══ TASK DATA ══
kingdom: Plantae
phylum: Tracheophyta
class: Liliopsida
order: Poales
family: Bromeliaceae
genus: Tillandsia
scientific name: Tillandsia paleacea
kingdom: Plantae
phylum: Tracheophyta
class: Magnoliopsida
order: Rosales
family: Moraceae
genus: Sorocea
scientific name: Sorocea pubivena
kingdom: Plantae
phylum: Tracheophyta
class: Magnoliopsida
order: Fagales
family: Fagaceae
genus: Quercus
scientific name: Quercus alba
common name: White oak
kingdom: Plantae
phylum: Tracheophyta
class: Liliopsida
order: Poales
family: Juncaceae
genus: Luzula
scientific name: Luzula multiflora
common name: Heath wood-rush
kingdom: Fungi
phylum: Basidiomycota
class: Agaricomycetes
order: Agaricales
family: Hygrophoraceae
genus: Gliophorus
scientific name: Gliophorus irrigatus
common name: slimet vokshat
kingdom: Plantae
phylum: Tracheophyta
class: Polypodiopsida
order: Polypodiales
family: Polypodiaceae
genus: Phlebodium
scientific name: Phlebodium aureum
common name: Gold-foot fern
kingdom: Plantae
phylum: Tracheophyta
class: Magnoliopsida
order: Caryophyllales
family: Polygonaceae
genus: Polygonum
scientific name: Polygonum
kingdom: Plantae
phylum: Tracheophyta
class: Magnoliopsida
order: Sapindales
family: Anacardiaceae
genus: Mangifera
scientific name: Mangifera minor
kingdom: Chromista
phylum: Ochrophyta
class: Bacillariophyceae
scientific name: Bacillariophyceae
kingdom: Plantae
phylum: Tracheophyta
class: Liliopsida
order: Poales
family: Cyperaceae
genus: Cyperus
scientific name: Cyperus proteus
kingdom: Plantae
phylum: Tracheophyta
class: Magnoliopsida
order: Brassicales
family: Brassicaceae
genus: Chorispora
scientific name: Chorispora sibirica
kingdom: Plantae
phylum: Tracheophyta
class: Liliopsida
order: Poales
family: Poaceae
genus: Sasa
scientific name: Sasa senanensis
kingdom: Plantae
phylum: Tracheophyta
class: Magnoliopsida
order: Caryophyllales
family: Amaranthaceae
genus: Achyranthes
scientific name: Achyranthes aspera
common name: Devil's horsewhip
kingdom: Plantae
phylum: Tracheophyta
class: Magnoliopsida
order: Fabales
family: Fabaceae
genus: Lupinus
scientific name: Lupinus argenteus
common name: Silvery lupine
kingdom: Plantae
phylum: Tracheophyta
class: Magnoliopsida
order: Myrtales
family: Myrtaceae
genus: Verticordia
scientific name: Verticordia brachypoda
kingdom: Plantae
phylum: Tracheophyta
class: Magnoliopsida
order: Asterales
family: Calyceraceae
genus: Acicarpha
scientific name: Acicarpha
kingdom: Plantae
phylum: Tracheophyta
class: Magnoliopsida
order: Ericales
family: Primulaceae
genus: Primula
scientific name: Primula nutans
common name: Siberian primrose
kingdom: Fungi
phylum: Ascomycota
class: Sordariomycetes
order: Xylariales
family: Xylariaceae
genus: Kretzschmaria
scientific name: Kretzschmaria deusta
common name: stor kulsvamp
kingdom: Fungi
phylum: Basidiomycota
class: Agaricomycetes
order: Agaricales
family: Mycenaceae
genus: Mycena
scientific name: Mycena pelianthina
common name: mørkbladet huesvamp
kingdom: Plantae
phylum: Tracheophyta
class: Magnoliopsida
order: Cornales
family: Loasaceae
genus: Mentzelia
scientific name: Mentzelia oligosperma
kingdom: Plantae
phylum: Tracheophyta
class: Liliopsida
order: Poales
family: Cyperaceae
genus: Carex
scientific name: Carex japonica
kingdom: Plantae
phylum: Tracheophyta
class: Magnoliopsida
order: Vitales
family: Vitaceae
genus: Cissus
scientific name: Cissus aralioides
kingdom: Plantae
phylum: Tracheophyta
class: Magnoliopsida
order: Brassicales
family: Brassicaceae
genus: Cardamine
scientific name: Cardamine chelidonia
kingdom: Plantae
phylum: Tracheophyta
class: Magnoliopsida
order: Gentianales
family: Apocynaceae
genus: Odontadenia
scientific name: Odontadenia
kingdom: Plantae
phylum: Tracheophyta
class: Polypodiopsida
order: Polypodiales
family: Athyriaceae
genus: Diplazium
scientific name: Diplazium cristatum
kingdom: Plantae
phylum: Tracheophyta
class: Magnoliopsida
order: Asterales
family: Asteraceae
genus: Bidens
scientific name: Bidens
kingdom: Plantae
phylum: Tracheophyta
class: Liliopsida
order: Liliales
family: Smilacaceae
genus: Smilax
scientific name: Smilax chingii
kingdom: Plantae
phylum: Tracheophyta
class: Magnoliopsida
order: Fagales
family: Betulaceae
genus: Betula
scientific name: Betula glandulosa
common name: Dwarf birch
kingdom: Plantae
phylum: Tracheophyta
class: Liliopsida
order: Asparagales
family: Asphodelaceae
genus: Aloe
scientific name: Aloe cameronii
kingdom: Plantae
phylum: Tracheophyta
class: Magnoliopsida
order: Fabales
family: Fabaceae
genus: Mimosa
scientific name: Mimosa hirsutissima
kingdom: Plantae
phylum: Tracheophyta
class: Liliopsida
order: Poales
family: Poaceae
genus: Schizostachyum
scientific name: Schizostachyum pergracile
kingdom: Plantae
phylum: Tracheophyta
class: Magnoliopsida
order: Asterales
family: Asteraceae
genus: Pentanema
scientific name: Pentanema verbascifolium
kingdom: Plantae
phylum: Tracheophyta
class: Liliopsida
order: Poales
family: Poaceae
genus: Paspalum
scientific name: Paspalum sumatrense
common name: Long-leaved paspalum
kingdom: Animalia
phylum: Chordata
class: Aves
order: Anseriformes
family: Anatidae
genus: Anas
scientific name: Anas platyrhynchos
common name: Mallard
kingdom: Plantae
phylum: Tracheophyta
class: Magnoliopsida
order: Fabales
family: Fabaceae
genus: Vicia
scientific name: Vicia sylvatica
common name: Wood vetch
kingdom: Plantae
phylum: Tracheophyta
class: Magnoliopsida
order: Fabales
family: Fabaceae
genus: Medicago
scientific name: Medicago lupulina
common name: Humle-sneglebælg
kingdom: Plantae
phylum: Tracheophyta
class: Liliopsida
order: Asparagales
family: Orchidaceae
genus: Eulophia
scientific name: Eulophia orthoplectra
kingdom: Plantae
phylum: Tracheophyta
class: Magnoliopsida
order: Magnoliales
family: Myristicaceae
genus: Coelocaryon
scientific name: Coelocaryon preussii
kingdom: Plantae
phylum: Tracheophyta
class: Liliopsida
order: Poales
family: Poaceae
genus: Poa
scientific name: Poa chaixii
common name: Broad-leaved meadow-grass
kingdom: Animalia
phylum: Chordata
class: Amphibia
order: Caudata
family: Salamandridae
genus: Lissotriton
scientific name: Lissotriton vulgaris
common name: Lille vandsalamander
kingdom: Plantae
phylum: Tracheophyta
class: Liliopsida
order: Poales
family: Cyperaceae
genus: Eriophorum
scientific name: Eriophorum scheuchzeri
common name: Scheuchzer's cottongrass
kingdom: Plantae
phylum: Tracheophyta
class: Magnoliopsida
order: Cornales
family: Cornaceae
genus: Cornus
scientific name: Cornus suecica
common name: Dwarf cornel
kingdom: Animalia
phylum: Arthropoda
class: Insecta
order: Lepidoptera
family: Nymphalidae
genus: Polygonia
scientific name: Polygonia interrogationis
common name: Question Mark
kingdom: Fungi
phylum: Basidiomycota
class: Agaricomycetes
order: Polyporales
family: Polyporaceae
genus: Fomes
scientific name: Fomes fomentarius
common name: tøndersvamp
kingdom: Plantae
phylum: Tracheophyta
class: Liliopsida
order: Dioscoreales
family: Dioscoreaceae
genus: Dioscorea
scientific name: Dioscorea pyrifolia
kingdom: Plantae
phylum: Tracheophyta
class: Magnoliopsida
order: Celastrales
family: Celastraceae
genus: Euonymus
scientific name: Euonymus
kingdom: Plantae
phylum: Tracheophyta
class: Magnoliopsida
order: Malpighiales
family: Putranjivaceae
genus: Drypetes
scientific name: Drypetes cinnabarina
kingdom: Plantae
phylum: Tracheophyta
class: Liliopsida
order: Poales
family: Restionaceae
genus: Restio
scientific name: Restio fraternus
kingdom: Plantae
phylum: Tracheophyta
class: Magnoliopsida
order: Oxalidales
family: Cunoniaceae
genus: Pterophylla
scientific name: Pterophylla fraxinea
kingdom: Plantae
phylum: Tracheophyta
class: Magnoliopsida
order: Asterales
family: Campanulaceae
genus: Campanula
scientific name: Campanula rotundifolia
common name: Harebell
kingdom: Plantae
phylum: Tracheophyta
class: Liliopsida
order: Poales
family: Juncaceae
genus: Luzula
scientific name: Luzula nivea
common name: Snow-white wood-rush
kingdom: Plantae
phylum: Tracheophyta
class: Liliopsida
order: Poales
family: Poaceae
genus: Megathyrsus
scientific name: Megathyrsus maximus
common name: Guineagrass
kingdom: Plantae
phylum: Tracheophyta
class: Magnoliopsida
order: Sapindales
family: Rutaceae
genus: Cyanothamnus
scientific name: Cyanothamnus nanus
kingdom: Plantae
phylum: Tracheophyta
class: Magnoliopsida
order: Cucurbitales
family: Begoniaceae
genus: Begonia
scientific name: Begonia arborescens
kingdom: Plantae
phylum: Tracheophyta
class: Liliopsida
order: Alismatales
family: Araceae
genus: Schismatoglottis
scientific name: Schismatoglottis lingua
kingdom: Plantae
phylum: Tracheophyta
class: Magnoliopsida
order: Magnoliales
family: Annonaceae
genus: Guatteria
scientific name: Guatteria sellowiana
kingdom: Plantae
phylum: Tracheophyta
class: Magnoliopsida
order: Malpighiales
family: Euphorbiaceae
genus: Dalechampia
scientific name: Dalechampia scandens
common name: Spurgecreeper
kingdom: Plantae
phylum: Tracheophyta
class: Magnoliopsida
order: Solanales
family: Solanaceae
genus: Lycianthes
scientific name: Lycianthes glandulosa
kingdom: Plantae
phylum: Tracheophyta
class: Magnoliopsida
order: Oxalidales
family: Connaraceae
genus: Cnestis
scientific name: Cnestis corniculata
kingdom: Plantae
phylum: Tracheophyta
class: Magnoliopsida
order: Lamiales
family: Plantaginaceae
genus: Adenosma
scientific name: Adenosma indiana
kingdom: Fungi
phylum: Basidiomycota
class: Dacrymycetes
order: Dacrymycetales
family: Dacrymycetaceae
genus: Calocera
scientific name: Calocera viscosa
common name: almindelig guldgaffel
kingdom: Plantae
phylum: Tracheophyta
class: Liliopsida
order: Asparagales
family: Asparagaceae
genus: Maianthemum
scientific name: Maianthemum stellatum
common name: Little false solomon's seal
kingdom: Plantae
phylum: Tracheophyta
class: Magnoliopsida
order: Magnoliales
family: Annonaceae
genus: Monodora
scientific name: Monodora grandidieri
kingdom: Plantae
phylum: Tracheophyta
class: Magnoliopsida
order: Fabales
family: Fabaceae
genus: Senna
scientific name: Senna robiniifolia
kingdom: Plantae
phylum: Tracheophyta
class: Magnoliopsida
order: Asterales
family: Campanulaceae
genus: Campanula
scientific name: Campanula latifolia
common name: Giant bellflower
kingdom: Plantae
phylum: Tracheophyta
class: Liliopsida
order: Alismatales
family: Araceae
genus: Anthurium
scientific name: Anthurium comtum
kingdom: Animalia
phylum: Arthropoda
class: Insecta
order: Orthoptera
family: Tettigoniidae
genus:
═══
- [EXERCISE]:
Can you return, unchanged, the lines of the records above that fall between the line holding "order: Gentianales" and the line holding "scientific name: Aloe cameronii", inclusive?

- [RESPONSE BELOW]:
order: Gentianales
family: Apocynaceae
genus: Odontadenia
scientific name: Odontadenia
kingdom: Plantae
phylum: Tracheophyta
class: Polypodiopsida
order: Polypodiales
family: Athyriaceae
genus: Diplazium
scientific name: Diplazium cristatum
kingdom: Plantae
phylum: Tracheophyta
class: Magnoliopsida
order: Asterales
family: Asteraceae
genus: Bidens
scientific name: Bidens
kingdom: Plantae
phylum: Tracheophyta
class: Liliopsida
order: Liliales
family: Smilacaceae
genus: Smilax
scientific name: Smilax chingii
kingdom: Plantae
phylum: Tracheophyta
class: Magnoliopsida
order: Fagales
family: Betulaceae
genus: Betula
scientific name: Betula glandulosa
common name: Dwarf birch
kingdom: Plantae
phylum: Tracheophyta
class: Liliopsida
order: Asparagales
family: Asphodelaceae
genus: Aloe
scientific name: Aloe cameronii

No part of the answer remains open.